Task goal - Turn every line of all the records below into one numbered list, leaving out any blank lines.
>> Start
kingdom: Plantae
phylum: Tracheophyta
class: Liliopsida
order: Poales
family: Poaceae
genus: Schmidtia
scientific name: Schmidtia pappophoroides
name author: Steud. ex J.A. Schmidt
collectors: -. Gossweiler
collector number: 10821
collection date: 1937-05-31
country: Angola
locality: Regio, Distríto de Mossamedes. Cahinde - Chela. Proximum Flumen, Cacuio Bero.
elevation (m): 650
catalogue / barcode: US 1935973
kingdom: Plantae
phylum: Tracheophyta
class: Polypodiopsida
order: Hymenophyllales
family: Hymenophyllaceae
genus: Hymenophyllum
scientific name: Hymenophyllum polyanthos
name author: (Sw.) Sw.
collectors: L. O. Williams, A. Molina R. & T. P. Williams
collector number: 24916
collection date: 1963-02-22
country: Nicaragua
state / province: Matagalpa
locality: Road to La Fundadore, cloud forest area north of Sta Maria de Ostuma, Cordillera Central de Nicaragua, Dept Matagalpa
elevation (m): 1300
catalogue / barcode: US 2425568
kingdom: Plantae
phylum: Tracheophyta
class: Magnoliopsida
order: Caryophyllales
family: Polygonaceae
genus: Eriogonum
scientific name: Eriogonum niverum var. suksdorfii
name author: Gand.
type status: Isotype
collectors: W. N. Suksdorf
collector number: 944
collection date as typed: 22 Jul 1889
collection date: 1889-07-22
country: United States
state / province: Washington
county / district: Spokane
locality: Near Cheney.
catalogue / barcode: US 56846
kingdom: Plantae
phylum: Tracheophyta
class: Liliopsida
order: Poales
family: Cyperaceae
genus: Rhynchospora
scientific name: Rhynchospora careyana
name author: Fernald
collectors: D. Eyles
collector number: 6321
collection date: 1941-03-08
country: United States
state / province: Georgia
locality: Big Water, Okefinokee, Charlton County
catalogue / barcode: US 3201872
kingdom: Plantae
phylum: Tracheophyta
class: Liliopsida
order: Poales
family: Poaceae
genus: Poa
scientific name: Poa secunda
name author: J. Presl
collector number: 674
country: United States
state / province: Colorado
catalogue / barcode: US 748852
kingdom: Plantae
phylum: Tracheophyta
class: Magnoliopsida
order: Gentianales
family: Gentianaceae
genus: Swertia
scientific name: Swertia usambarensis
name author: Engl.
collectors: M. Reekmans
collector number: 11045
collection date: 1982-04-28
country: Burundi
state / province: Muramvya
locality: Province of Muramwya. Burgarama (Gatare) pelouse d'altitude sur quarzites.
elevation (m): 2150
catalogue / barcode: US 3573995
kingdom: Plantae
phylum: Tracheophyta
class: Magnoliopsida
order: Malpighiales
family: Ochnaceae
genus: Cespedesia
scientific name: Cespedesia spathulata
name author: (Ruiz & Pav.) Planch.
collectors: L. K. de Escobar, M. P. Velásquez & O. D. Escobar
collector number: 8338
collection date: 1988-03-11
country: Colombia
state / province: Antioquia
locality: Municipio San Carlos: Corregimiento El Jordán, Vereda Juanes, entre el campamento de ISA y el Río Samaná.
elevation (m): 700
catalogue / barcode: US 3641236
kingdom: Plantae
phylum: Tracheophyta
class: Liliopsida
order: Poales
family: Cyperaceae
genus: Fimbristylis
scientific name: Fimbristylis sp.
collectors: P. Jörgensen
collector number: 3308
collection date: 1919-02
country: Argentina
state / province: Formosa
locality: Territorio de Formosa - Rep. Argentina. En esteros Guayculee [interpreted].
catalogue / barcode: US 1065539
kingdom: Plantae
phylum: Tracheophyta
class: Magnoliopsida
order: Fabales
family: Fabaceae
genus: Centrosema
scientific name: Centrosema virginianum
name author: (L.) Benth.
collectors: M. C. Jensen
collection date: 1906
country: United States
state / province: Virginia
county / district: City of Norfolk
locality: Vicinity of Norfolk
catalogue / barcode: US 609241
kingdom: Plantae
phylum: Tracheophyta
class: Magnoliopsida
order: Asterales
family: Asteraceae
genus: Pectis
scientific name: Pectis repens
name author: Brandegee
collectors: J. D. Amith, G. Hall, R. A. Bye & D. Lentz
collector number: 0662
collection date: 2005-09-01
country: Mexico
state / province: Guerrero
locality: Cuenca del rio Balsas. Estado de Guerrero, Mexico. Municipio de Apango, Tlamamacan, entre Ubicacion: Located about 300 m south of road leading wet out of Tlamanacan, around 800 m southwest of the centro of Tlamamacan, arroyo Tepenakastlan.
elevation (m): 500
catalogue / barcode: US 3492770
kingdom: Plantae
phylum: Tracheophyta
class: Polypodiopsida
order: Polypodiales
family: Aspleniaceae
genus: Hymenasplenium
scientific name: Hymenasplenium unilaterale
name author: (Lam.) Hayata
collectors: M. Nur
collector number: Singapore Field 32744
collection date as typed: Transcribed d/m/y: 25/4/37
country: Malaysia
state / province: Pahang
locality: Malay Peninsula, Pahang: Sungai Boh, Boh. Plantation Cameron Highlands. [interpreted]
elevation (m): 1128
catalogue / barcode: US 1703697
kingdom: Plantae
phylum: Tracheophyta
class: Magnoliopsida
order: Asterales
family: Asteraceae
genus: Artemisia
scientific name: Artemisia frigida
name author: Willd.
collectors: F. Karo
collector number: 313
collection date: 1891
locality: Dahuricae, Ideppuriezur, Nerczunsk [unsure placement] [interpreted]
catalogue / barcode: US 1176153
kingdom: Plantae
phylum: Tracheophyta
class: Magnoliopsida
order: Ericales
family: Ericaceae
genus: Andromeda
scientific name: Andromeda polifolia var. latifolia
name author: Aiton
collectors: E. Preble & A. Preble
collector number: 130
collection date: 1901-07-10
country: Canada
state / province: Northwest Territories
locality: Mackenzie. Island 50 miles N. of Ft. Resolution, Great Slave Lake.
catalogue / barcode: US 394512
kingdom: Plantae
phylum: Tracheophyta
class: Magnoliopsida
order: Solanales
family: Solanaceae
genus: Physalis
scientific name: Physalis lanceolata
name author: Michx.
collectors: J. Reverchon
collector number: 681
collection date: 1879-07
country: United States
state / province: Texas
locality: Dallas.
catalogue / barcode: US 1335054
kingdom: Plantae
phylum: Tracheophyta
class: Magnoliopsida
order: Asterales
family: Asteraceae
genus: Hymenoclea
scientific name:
>> End
Correct answer -
1. kingdom: Plantae
2. phylum: Tracheophyta
3. class: Liliopsida
4. order: Poales
5. family: Poaceae
6. genus: Schmidtia
7. scientific name: Schmidtia pappophoroides
8. name author: Steud. ex J.A. Schmidt
9. collectors: -. Gossweiler
10. collector number: 10821
11. collection date: 1937-05-31
12. country: Angola
13. locality: Regio, Distríto de Mossamedes. Cahinde - Chela. Proximum Flumen, Cacuio Bero.
14. elevation (m): 650
15. catalogue / barcode: US 1935973
16. kingdom: Plantae
17. phylum: Tracheophyta
18. class: Polypodiopsida
19. order: Hymenophyllales
20. family: Hymenophyllaceae
21. genus: Hymenophyllum
22. scientific name: Hymenophyllum polyanthos
23. name author: (Sw.) Sw.
24. collectors: L. O. Williams, A. Molina R. & T. P. Williams
25. collector number: 24916
26. collection date: 1963-02-22
27. country: Nicaragua
28. state / province: Matagalpa
29. locality: Road to La Fundadore, cloud forest area north of Sta Maria de Ostuma, Cordillera Central de Nicaragua, Dept Matagalpa
30. elevation (m): 1300
31. catalogue / barcode: US 2425568
32. kingdom: Plantae
33. phylum: Tracheophyta
34. class: Magnoliopsida
35. order: Caryophyllales
36. family: Polygonaceae
37. genus: Eriogonum
38. scientific name: Eriogonum niverum var. suksdorfii
39. name author: Gand.
40. type status: Isotype
41. collectors: W. N. Suksdorf
42. collector number: 944
43. collection date as typed: 22 Jul 1889
44. collection date: 1889-07-22
45. country: United States
46. state / province: Washington
47. county / district: Spokane
48. locality: Near Cheney.
49. catalogue / barcode: US 56846
50. kingdom: Plantae
51. phylum: Tracheophyta
52. class: Liliopsida
53. order: Poales
54. family: Cyperaceae
55. genus: Rhynchospora
56. scientific name: Rhynchospora careyana
57. name author: Fernald
58. collectors: D. Eyles
59. collector number: 6321
60. collection date: 1941-03-08
61. country: United States
62. state / province: Georgia
63. locality: Big Water, Okefinokee, Charlton County
64. catalogue / barcode: US 3201872
65. kingdom: Plantae
66. phylum: Tracheophyta
67. class: Liliopsida
68. order: Poales
69. family: Poaceae
70. genus: Poa
71. scientific name: Poa secunda
72. name author: J. Presl
73. collector number: 674
74. country: United States
75. state / province: Colorado
76. catalogue / barcode: US 748852
77. kingdom: Plantae
78. phylum: Tracheophyta
79. class: Magnoliopsida
80. order: Gentianales
81. family: Gentianaceae
82. genus: Swertia
83. scientific name: Swertia usambarensis
84. name author: Engl.
85. collectors: M. Reekmans
86. collector number: 11045
87. collection date: 1982-04-28
88. country: Burundi
89. state / province: Muramvya
90. locality: Province of Muramwya. Burgarama (Gatare) pelouse d'altitude sur quarzites.
91. elevation (m): 2150
92. catalogue / barcode: US 3573995
93. kingdom: Plantae
94. phylum: Tracheophyta
95. class: Magnoliopsida
96. order: Malpighiales
97. family: Ochnaceae
98. genus: Cespedesia
99. scientific name: Cespedesia spathulata
100. name author: (Ruiz & Pav.) Planch.
101. collectors: L. K. de Escobar, M. P. Velásquez & O. D. Escobar
102. collector number: 8338
103. collection date: 1988-03-11
104. country: Colombia
105. state / province: Antioquia
106. locality: Municipio San Carlos: Corregimiento El Jordán, Vereda Juanes, entre el campamento de ISA y el Río Samaná.
107. elevation (m): 700
108. catalogue / barcode: US 3641236
109. kingdom: Plantae
110. phylum: Tracheophyta
111. class: Liliopsida
112. order: Poales
113. family: Cyperaceae
114. genus: Fimbristylis
115. scientific name: Fimbristylis sp.
116. collectors: P. Jörgensen
117. collector number: 3308
118. collection date: 1919-02
119. country: Argentina
120. state / province: Formosa
121. locality: Territorio de Formosa - Rep. Argentina. En esteros Guayculee [interpreted].
122. catalogue / barcode: US 1065539
123. kingdom: Plantae
124. phylum: Tracheophyta
125. class: Magnoliopsida
126. order: Fabales
127. family: Fabaceae
128. genus: Centrosema
129. scientific name: Centrosema virginianum
130. name author: (L.) Benth.
131. collectors: M. C. Jensen
132. collection date: 1906
133. country: United States
134. state / province: Virginia
135. county / district: City of Norfolk
136. locality: Vicinity of Norfolk
137. catalogue / barcode: US 609241
138. kingdom: Plantae
139. phylum: Tracheophyta
140. class: Magnoliopsida
141. order: Asterales
142. family: Asteraceae
143. genus: Pectis
144. scientific name: Pectis repens
145. name author: Brandegee
146. collectors: J. D. Amith, G. Hall, R. A. Bye & D. Lentz
147. collector number: 0662
148. collection date: 2005-09-01
149. country: Mexico
150. state / province: Guerrero
151. locality: Cuenca del rio Balsas. Estado de Guerrero, Mexico. Municipio de Apango, Tlamamacan, entre Ubicacion: Located about 300 m south of road leading wet out of Tlamanacan, around 800 m southwest of the centro of Tlamamacan, arroyo Tepenakastlan.
152. elevation (m): 500
153. catalogue / barcode: US 3492770
154. kingdom: Plantae
155. phylum: Tracheophyta
156. class: Polypodiopsida
157. order: Polypodiales
158. family: Aspleniaceae
159. genus: Hymenasplenium
160. scientific name: Hymenasplenium unilaterale
161. name author: (Lam.) Hayata
162. collectors: M. Nur
163. collector number: Singapore Field 32744
164. collection date as typed: Transcribed d/m/y: 25/4/37
165. country: Malaysia
166. state / province: Pahang
167. locality: Malay Peninsula, Pahang: Sungai Boh, Boh. Plantation Cameron Highlands. [interpreted]
168. elevation (m): 1128
169. catalogue / barcode: US 1703697
170. kingdom: Plantae
171. phylum: Tracheophyta
172. class: Magnoliopsida
173. order: Asterales
174. family: Asteraceae
175. genus: Artemisia
176. scientific name: Artemisia frigida
177. name author: Willd.
178. collectors: F. Karo
179. collector number: 313
180. collection date: 1891
181. locality: Dahuricae, Ideppuriezur, Nerczunsk [unsure placement] [interpreted]
182. catalogue / barcode: US 1176153
183. kingdom: Plantae
184. phylum: Tracheophyta
185. class: Magnoliopsida
186. order: Ericales
187. family: Ericaceae
188. genus: Andromeda
189. scientific name: Andromeda polifolia var. latifolia
190. name author: Aiton
191. collectors: E. Preble & A. Preble
192. collector number: 130
193. collection date: 1901-07-10
194. country: Canada
195. state / province: Northwest Territories
196. locality: Mackenzie. Island 50 miles N. of Ft. Resolution, Great Slave Lake.
197. catalogue / barcode: US 394512
198. kingdom: Plantae
199. phylum: Tracheophyta
200. class: Magnoliopsida
201. order: Solanales
202. family: Solanaceae
203. genus: Physalis
204. scientific name: Physalis lanceolata
205. name author: Michx.
206. collectors: J. Reverchon
207. collector number: 681
208. collection date: 1879-07
209. country: United States
210. state / province: Texas
211. locality: Dallas.
212. catalogue / barcode: US 1335054
213. kingdom: Plantae
214. phylum: Tracheophyta
215. class: Magnoliopsida
216. order: Asterales
217. family: Asteraceae
218. genus: Hymenoclea
219. scientific name:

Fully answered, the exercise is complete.